* _WHAT IS EXPECTED_
For the data below, restate word for word only the lines from the line containing "Over the course" through the line containing "that still needs doing.", both ends included.
——
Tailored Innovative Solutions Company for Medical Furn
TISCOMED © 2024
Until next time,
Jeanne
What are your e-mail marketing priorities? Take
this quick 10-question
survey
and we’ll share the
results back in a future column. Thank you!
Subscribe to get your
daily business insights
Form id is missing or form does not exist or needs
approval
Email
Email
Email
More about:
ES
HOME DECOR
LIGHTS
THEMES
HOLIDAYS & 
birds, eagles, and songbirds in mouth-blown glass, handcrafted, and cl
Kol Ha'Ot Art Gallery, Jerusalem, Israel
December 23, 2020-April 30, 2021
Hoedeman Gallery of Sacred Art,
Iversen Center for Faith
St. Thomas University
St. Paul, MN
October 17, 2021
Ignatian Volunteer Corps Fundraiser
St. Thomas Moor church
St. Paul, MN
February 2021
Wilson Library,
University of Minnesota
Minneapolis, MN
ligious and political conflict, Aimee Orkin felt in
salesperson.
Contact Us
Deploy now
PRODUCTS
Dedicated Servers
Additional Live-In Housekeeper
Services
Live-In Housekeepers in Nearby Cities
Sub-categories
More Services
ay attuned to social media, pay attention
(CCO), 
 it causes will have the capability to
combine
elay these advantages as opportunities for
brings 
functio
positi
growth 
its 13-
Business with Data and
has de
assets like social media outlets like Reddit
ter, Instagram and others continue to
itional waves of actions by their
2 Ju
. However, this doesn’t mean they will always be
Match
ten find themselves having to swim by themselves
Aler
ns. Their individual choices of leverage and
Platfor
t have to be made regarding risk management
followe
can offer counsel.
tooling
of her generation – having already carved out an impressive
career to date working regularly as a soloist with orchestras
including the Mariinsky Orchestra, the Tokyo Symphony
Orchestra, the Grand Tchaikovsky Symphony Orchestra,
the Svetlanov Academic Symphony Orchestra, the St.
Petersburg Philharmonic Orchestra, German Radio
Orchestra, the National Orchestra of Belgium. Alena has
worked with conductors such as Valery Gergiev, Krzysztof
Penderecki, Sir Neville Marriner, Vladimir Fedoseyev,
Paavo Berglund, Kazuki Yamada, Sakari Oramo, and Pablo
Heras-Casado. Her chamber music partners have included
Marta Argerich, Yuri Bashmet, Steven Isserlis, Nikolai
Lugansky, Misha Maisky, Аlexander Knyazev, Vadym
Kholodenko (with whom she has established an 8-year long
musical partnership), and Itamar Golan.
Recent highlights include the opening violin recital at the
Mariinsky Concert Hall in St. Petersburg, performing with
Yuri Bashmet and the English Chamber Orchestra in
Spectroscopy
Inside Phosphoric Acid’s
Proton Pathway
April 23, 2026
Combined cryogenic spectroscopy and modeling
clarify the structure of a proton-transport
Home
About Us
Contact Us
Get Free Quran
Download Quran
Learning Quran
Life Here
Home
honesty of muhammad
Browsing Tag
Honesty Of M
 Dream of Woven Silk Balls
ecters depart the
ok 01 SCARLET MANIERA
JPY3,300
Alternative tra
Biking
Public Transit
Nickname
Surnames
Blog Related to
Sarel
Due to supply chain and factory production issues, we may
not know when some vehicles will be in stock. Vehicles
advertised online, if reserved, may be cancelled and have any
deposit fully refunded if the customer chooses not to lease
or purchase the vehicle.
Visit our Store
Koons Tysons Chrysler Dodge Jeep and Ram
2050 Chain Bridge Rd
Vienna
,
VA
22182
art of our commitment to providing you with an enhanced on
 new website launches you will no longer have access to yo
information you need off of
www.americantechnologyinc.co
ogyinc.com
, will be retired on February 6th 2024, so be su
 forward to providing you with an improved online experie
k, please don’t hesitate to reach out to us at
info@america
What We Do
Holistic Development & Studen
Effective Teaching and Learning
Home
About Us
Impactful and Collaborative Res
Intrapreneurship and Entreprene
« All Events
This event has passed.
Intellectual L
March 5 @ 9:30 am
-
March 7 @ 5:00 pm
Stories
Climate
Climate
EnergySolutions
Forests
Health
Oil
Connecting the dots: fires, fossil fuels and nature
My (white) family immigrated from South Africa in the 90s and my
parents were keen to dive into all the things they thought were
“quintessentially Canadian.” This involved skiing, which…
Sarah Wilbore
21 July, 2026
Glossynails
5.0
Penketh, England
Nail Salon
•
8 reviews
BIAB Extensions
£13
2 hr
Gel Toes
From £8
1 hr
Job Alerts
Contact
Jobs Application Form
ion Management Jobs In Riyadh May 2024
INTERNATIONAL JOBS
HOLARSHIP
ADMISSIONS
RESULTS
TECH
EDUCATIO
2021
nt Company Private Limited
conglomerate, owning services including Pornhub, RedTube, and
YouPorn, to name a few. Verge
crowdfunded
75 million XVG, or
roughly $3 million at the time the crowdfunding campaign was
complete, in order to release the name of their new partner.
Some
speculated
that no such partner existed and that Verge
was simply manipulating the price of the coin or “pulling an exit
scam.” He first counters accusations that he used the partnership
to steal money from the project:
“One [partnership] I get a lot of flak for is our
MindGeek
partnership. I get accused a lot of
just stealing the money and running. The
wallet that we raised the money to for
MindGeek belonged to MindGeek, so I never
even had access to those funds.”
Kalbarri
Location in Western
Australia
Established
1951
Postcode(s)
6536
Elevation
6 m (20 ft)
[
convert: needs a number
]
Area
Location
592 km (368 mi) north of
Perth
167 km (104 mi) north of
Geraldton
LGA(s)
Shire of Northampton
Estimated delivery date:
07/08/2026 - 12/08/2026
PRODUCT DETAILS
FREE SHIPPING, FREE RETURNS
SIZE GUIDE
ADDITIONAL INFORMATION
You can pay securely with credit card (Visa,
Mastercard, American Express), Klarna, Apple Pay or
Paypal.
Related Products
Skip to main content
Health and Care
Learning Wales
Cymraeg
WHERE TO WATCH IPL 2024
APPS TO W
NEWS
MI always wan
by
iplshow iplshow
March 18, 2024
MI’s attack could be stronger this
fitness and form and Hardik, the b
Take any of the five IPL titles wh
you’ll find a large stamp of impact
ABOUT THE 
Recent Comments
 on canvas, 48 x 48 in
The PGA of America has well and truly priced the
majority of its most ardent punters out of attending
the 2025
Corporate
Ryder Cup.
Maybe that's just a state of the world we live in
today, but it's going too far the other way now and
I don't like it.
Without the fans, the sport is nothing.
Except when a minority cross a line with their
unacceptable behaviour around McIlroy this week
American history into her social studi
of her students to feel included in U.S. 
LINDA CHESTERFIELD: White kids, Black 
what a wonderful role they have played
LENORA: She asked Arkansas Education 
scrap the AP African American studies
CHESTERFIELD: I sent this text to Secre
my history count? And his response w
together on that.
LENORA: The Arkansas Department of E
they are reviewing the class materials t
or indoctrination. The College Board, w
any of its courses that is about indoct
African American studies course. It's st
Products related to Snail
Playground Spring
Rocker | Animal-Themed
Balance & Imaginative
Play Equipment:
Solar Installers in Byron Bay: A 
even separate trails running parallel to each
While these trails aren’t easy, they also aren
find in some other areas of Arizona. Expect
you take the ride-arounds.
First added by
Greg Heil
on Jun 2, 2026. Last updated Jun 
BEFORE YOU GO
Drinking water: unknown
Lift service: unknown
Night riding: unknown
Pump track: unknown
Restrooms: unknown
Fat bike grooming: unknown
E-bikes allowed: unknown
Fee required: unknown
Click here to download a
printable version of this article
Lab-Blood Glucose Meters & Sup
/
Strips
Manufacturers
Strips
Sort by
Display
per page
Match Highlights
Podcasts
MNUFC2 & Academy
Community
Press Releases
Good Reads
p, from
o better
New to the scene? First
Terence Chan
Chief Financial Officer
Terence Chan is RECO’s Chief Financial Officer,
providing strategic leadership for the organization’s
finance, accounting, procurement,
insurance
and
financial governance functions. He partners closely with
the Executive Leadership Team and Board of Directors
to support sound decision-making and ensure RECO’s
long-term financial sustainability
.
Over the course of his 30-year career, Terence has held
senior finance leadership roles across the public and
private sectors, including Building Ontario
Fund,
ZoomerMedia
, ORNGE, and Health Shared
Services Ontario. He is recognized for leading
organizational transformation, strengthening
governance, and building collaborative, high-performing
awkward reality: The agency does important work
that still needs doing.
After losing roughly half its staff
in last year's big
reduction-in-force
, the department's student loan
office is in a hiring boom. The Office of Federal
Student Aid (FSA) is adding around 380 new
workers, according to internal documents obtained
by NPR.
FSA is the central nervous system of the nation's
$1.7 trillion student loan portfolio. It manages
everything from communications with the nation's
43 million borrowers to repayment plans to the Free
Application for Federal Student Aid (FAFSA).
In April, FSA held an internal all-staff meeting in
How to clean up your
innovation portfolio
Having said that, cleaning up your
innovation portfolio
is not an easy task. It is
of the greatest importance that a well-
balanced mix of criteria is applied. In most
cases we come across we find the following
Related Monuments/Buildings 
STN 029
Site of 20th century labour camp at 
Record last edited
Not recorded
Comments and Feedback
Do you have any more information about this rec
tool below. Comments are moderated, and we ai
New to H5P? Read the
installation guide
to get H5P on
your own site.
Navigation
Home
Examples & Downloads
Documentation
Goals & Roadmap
——
* _SOLUTION TO THIS PROBLEM_
Over the course of his 30-year career, Terence has held
senior finance leadership roles across the public and
private sectors, including Building Ontario
Fund,
ZoomerMedia
, ORNGE, and Health Shared
Services Ontario. He is recognized for leading
organizational transformation, strengthening
governance, and building collaborative, high-performing
awkward reality: The agency does important work
that still needs doing.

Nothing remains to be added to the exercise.